China, India, dan india sedikit mengungguli ekspektasi ekonom kami sejak 2011, sementara Rusia, Brasil, dan Amerika Latin jauh di bawah perkiraan tersebut. “Kami memperkirakan bobot PDB global akan bergeser (bahkan) lebih ke arah Asia selama 30 tahun ke depan,” tulis para ekonom kami dalam laporan terbaru mereka. Pada tahun 2050, lima ekonomi terbesar di dunia (diukur dalam dolar AS) diperkirakan adalah China, Amerika Serikat, India, Indonesia, dan Jerman. Melihat ke tahun 2075, proyeksi pertumbuhan populasi yang cepat di negara-negara seperti Nigeria, Pakistan, dan Mesir menunjukkan bahwa – dengan kebijakan dan institusi yang tepat – ekonomi ini dapat menjadi salah satu yang terbesar di dunia.

Perekonomian AS telah luar biasa selama dekade terakhir. Ini sedikit mengalahkan perkiraan ekonom kami untuk pertumbuhan PDB riil, yang membuatnya unik di antara ekonomi besar dan maju. Dolar juga naik tajam selama periode itu, yang membantu nilai relatif ekonomi AS melebihi ekspektasi mereka. Ekonom kami mengatakan prestasi ini tidak mungkin terulang, sebagian karena dolar telah terapresiasi begitu tinggi sehingga jauh di atas nilai wajarnya berdasarkan paritas daya beli (PPP). Selain itu, mereka berpendapat bahwa “potensi pertumbuhan Amerika Serikat tetap jauh lebih rendah daripada ekonomi pasar berkembang yang besar, termasuk China dan (khususnya) India.”
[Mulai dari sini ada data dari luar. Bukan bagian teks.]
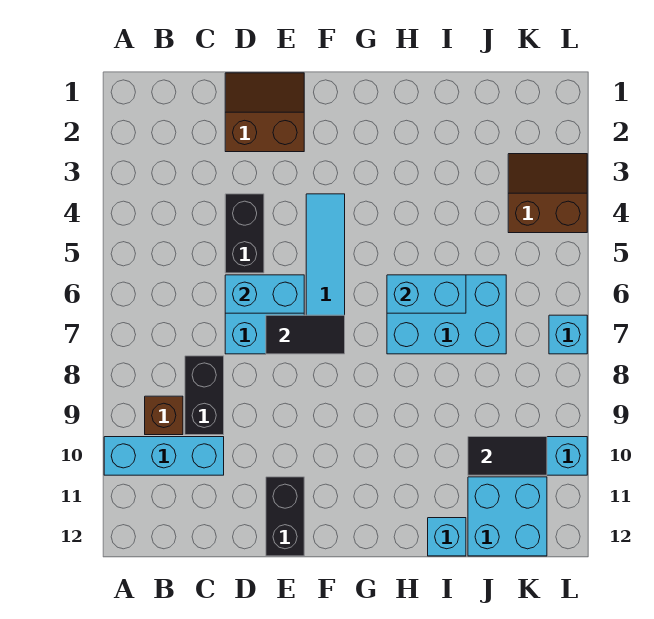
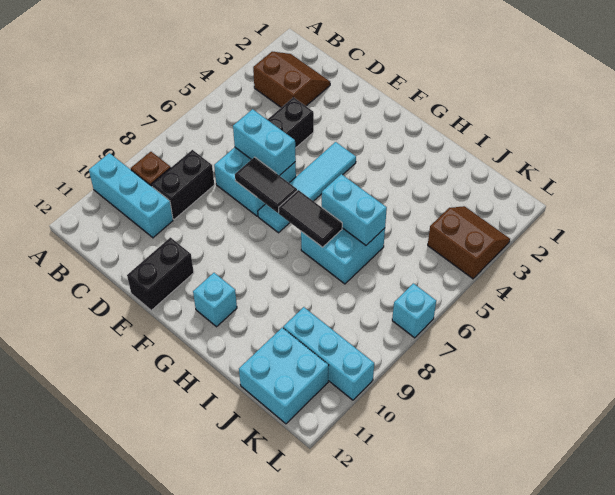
brown 2x2 slope [225,73,304,152] -> brown 2x2 slope moved to [253,52,330,107]
cyan 2x3 brick [387,275,506,354] -> cyan 2x2 brick [301,228,385,284]
cyan 1x1 brick [428,518,466,556] -> cyan 1x1 brick moved to [193,273,237,327]
black 1x2 tile [468,437,547,475] -> black 1x2 tile moved to [279,190,342,247]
READ  Ekonomi Indonesia berjalan baik di tengah tekanan global: KSP

Ekonom kami percaya bahwa proteksionisme dan perubahan iklim adalah dua risiko terbesar dari perkiraan mereka. Nasionalis populis mengambil alih kekuasaan di beberapa negara, dan gangguan rantai pasokan selama Covid telah meningkatkan fokus pada ketahanan dan lapangan kerja, menurut penelitian Goldman Sachs. Ini telah memperlambat bukannya membalikkan globalisasi, tetapi risiko globalisasi, yang telah mengurangi ketimpangan pendapatan antar negara, tetap ada. Dan untuk melanjutkannya, perlu ada lebih banyak fokus untuk berbagi manfaat globalisasi dan meningkatkan pendapatan di setiap negara.

Dalam hal perubahan iklim, banyak negara telah mampu memisahkan emisi karbon dan pertumbuhan ekonomi, yang menunjukkan bahwa hal itu harus dicapai untuk ekonomi global secara keseluruhan. Tapi itu tidak berarti itu akan mudah. Ekonom kami menulis: “Mencapai pertumbuhan yang berkelanjutan akan membutuhkan pengorbanan ekonomi dan tanggapan yang terkoordinasi secara global, yang keduanya akan sulit dicapai secara politis.”